Farooq moots UK-Ireland style open border as best solution for Kashmir

The National Conference leader said politicians of India and Pakistan must work to counter the ‘vested interests’ for whom the region is a ‘money-spinner’ through the sale of guns and ammunition.


London: Former Jammu and Kashmir chief minister Farooq Abdullah has proposed an Ireland-style solution of an open border between the UK-governed Northern Ireland and the Irish Republic’s adjacent territory as the best option to resolve the Kashmir issue.

The National Conference (NC) leader, who is here on a visit, said India and Pakistan must realize that there is no military solution to the problem.

“Like Ireland, the only roadmap forward is two Kashmirs with an easy border and autonomy,” he said, during a discussion organized by South Asia Institute at the School of Oriental and African Studies in London on Wednesday.
“Kashmir can be solved if both these nations, now nuclear powers, realize that whatever solution has to emerge, everybody will not accept it. But at least 70-80 per cent of people of India, Pakistan, Jammu and Kashmir and Ladakh should accept it,” he said.

The Ireland-style solution refers to the Common Travel Area shared between the UK and neighboring Ireland, dating back to the 1920s. Under the arrangement, citizens of either country require minimal identity documents to travel through each other’s territories.

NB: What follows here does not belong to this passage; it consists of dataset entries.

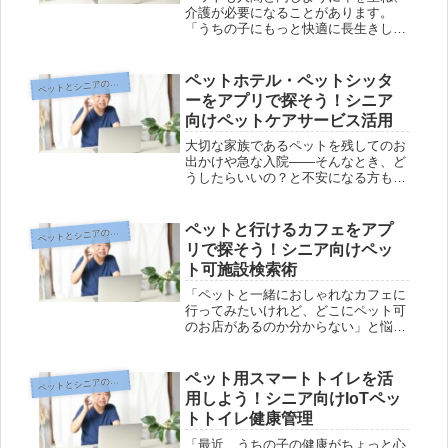
介護が必要になることがあります。
「うちの子にもっと快適に長生きして
ほしい」「でも、介護って大変そ
う…」そんな不安や悩みを抱えていま
せんか？今はスマホひとつで、シニア
ペットホテル・ペットシッタ
ットとシニアのデジタル生活編
ペ
世代にも分かりやすく使えるペット介
ーをアプリで探そう！シニア
護アプリ...
向けペットケアサービス活用
大切な家族であるペットを残してのお
出かけや急な入院――そんなとき、ど
うしたらいいの？と不安になる方も多
いのではないでしょうか。最近は、ス
マホやパソコンから簡単にペットホテ
ルやペットシッターを探せるサービス
ペットと行けるカフェをアプ
ットとシニアのデジタル生活編
ペ
が広がっています。でも、「シニアに
リで探そう！シニア向けペッ
も...
ト可施設検索術
「ペットと一緒におしゃれなカフェに
行ってみたいけれど、どこにペット可
のお店があるのか分からない」と悩ん
でいませんか？スマホのアプリを使え
ば、そんなお悩みも簡単に解決できま
す。「アプリって難しそう」と思われ
ペット用スマートトイレを活
ットとシニアのデジタル生活編
ペ
るかもしれませんが、ちょっとしたコ
用しよう！シニア向けIoTペッ
ツ...
トトイレ健康管理
「最近、うちの子の健康がちょっと心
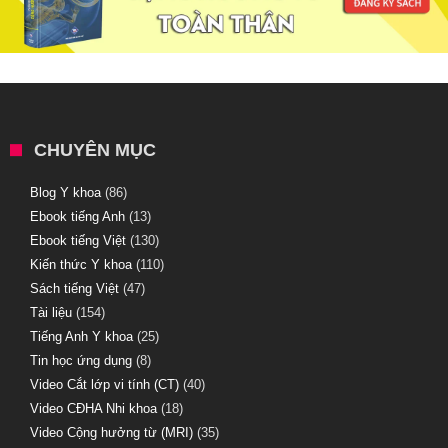
CHUYÊN MỤC
Blog Y khoa
(86)
Ebook tiếng Anh
(13)
Ebook tiếng Việt
(130)
Kiến thức Y khoa
(110)
Sách tiếng Việt
(47)
Tài liệu
(154)
Tiếng Anh Y khoa
(25)
Tin học ứng dụng
(8)
Video Cắt lớp vi tính (CT)
(40)
Video CĐHA Nhi khoa
(18)
Video Cộng hưởng từ (MRI)
(35)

At the UK launch of ‘The Spy Chronicles: RAW, ISI and the Illusion of Peace’, co-authored by former RAW chief AS Dulat and former ISI chief Lt Gen (retd) Asad Durrani, the Kashmiri leader reiterated that “hard methods” will not win over the hearts of the people in the region.

“Let’s stop fooling each other neither side is going to give up any ground. The only way forward is talks,” he said, adding that leaders on both sides must work to counter the “vested interests” for whom the region is a “money-spinner” through the sale of guns and ammunition.

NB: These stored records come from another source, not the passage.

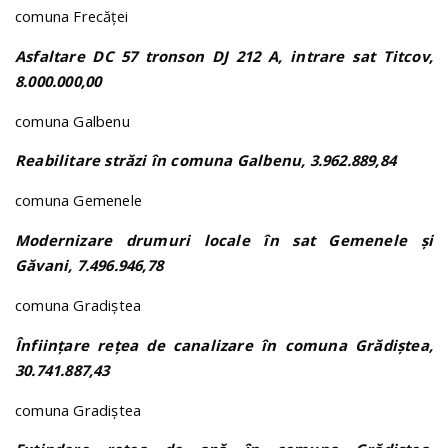
comuna Frecăței
Asfaltare DC 57 tronson DJ 212 A, intrare sat Titcov,
8.000.000,00
comuna Galbenu
Reabilitare străzi în comuna Galbenu, 3.962.889,84
comuna Gemenele
Modernizare drumuri locale în sat Gemenele și
Găvani, 7.496.946,78
comuna Gradiștea
Înființare rețea de canalizare în comuna Grădiștea,
30.741.887,43
comuna Gradiștea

Describing Abdullah as “the best foreign minister India never had”, Dulat reflected on the book’s key tenets, which include working towards a Kashmir which is a “bridge between India and Pakistan”. “Let’s hope Kashmir becomes an area of cooperation, rather than conflict,” he said.

The former chief of the Research and Analysis Wing and former special director of the Intelligence Bureau also put forward the prospect of greater intelligence cooperation between the two countries as a way forward.